JACAR(アジア歴史資料センター)Ref.C06082953100

陸軍省大日記 弐大日記明治31年坤「貳大日記1月」(防衛省防衛研究所)


 この願い出書を見ると、白水の奥さんは旧姓二宮百々代と言い、富山県射水郡新湊町大字放生津町(現在の富山県射水市放生津町付近)の出身で、二宮五平の次女・明治5年9月24日生れ、当時25歳であることがわかる。

 しかし大変である。たかが大尉の結婚に台湾総督が添書きし、陸軍大臣の許可が必要だったわけである。しかも、奥さんの地元から身上書まで出ている。

 結婚を願い出たのが1887(明治30)年12月20日、許可が下りたのは翌明治31年1月7日である。本人に許可証が交付されたのはもっと後であろうから、この場合結婚記念日はいつになるのであろう? まあ、戦前の陸軍軍人に結婚記念日という概念はなかったであろうから、それはいらぬ心配であろう。

 「自屎録」には、後年の朝鮮駐剳軍参謀長時代(1916<大正5>年)には、「奥さんの実家がある金沢に」家族を置いて単身赴任していたと書かれている。第九師団所属が長かったので、あるいは金沢に居を構えていたのかもしれないが、敬山の勘違いで、奥さんの実家を金沢と思い込んでいてそう書いた可能性もあり、石川の隣県の富山の奥さんの里に家族を帰していたのかもしれない。

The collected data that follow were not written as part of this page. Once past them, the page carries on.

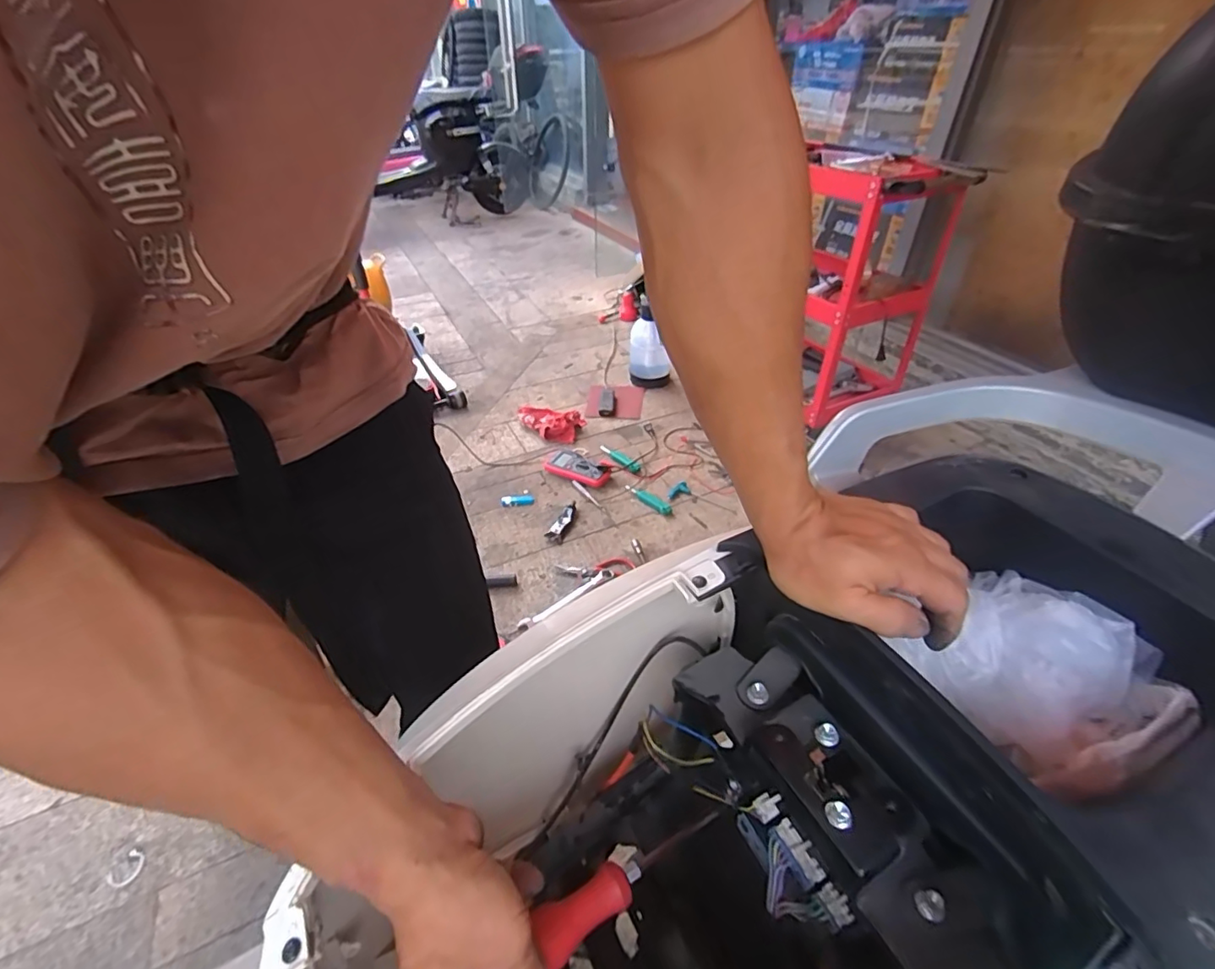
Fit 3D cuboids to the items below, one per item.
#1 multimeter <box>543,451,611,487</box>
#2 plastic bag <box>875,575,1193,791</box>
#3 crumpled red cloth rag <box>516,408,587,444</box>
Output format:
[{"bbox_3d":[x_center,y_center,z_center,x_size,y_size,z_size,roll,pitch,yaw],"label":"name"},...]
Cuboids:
[{"bbox_3d":[-0.083,-0.045,1.549,0.182,0.032,0.098,22,43,25],"label":"multimeter"},{"bbox_3d":[0.290,0.123,0.370,0.111,0.064,0.135,-22,44,-26],"label":"plastic bag"},{"bbox_3d":[-0.196,-0.192,1.729,0.225,0.051,0.122,14,41,17],"label":"crumpled red cloth rag"}]

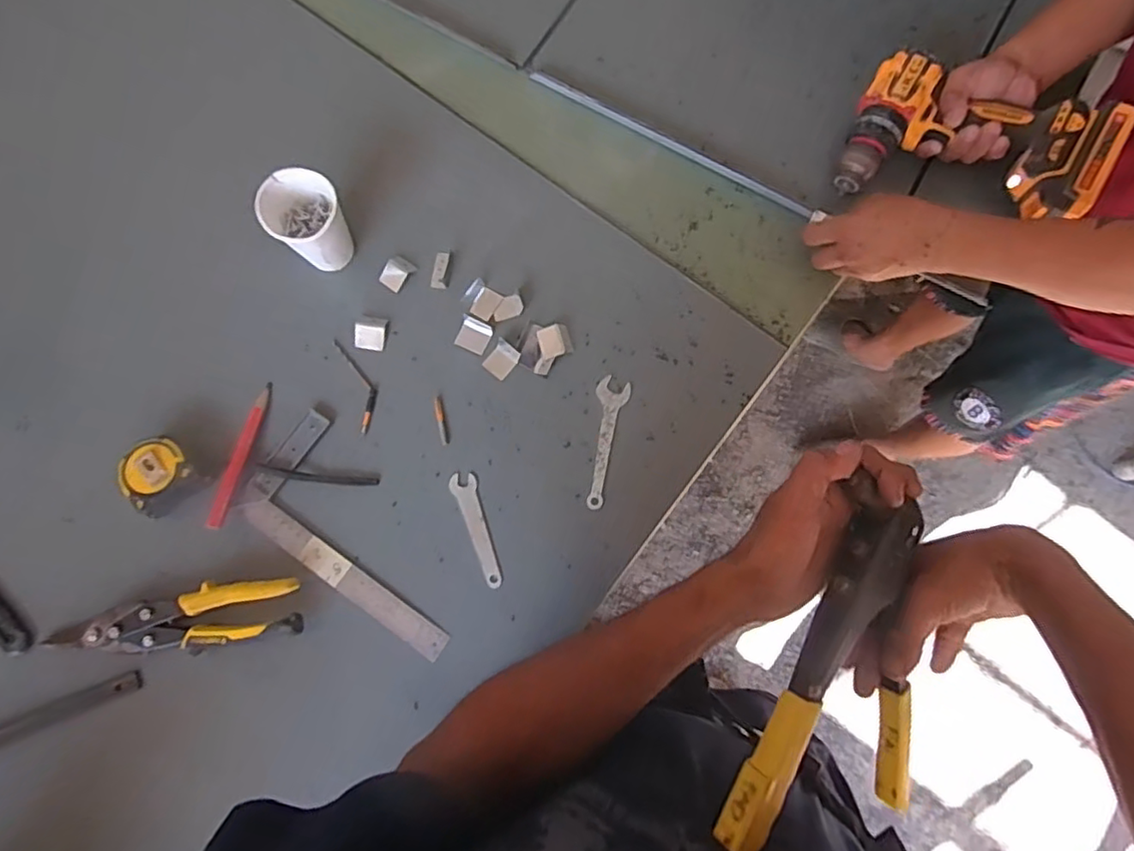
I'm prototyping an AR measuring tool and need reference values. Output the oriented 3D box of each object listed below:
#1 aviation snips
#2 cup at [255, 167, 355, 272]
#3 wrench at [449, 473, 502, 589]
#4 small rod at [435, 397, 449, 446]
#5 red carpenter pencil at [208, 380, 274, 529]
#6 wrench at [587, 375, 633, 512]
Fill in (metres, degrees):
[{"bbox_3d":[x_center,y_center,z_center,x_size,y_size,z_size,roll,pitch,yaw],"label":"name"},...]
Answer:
[{"bbox_3d":[-0.363,0.180,0.565,0.235,0.028,0.049,-7,77,-2],"label":"aviation snips"},{"bbox_3d":[-0.257,-0.200,0.623,0.069,0.083,0.070,0,76,0],"label":"cup"},{"bbox_3d":[-0.088,0.102,0.603,0.024,0.004,0.113,-18,77,-5],"label":"wrench"},{"bbox_3d":[-0.127,-0.004,0.620,0.008,0.004,0.049,-12,76,-2],"label":"small rod"},{"bbox_3d":[-0.323,0.028,0.611,0.013,0.013,0.149,13,77,3],"label":"red carpenter pencil"},{"bbox_3d":[0.038,0.017,0.619,0.033,0.004,0.133,11,77,2],"label":"wrench"}]

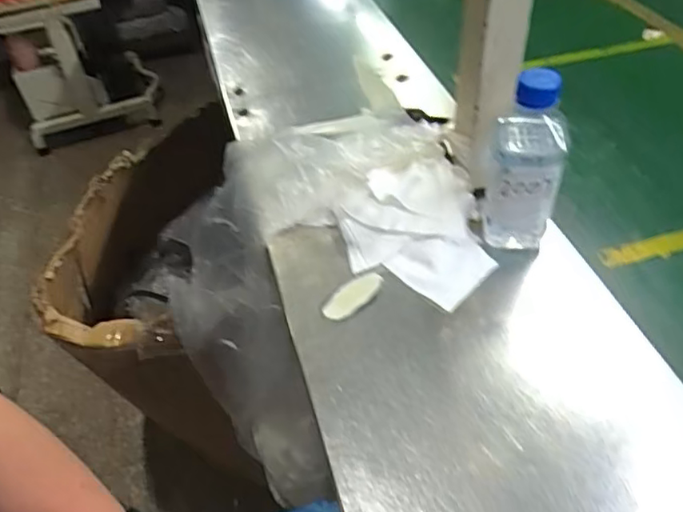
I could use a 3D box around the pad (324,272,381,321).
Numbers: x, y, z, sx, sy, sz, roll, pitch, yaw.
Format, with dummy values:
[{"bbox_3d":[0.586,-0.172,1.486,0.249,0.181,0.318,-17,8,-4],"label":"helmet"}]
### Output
[{"bbox_3d":[0.010,0.035,0.518,0.063,0.006,0.025,-37,54,-27],"label":"pad"}]

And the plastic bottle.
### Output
[{"bbox_3d":[0.156,-0.074,0.507,0.061,0.184,0.060,10,50,16],"label":"plastic bottle"}]

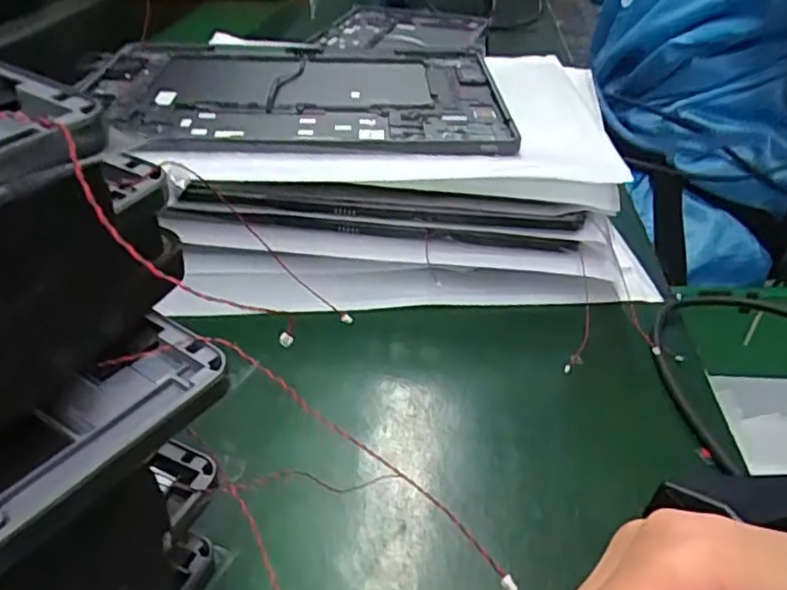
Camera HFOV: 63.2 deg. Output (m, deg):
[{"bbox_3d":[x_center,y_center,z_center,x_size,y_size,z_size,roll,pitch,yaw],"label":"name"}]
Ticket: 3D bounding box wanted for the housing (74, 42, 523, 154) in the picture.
[{"bbox_3d":[-0.059,-0.134,0.414,0.254,0.017,0.188,-3,35,-4],"label":"housing"}]

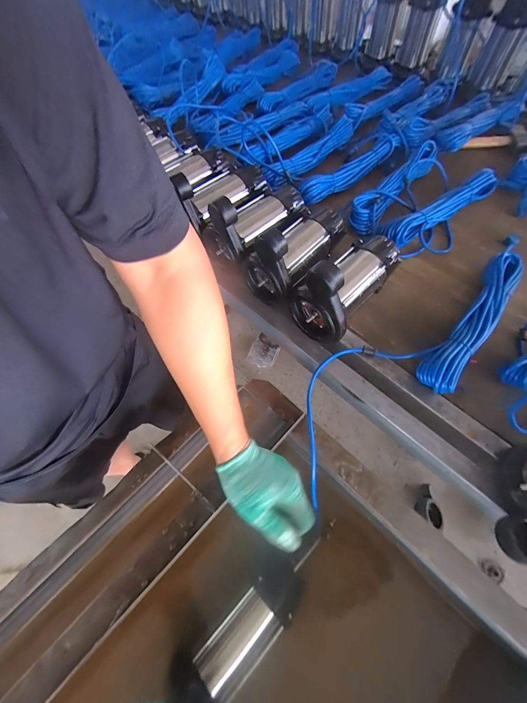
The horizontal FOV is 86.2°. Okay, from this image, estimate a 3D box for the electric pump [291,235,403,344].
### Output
[{"bbox_3d":[0.156,-0.146,0.527,0.118,0.156,0.223,34,69,18],"label":"electric pump"}]

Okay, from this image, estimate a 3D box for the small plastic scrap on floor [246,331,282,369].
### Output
[{"bbox_3d":[-0.002,0.005,1.451,0.150,0.017,0.155,28,91,17],"label":"small plastic scrap on floor"}]

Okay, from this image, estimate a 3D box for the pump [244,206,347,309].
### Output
[{"bbox_3d":[0.065,-0.225,0.569,0.114,0.155,0.224,35,69,19],"label":"pump"}]

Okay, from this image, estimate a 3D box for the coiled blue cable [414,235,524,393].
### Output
[{"bbox_3d":[0.412,-0.078,0.539,0.068,0.052,0.390,37,70,19],"label":"coiled blue cable"}]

 このホームページを公開して、思いがけず白水淡のひ孫にあたる方からご連絡をいただいた。そして、その方の父、つまり白水の孫にあたる当年(2008年)80歳のT氏(埼玉県在住)と連絡を取り、色々ごお聞かせ願った。

 そのことをここにまとめておく。

 白水は三男四女の子供に恵まれたそうである。しかし時代(太平洋戦争)もあって、早世の子が多かったようだ。

 今回お話を聞けたのは、三女(第4子・明治38年2月生まれ)のご長男T氏であるが、三女も戦争末期に、次男(第5子)は神戸で公務員をしていたが、戦後すぐに、亡くなられたようだ。妻百々代と四女も昭和21年に相次いで亡くなられている。唯一、三男(末子)の正三氏(T氏は、名前の由来は、大正3年生まれだからではないかとおっしゃられた)が平成2年までご活躍され、尼港事件を終生のテーマとし研究を続けられたそうである。

 三女は明治38年生まれなので、ちょうど白水が第十四師団長をしていた頃に高校に入学しており、宇都宮高等女学校(現栃木県立宇都宮女子高校)に第十四師団師団長宿舎から通学され、卒業されたそうである。

 その後、三女の長男T氏が白水にとってはじめての男孫になり、その誕生を非常に喜んだ様子が、今回お見せいただいたT氏がお持ちの史料からも読み取ることが出来た。

 また、白水は後備役編入後、一旦福岡に帰るが、昭和5年東京に戻り杉並に居を構える。その2年後69歳で生涯を終えるが、奥さんはその後、太平洋戦争で空襲が激しくなった頃、白水敬山の平林寺に疎開されたということが「自屎録」に書かれている。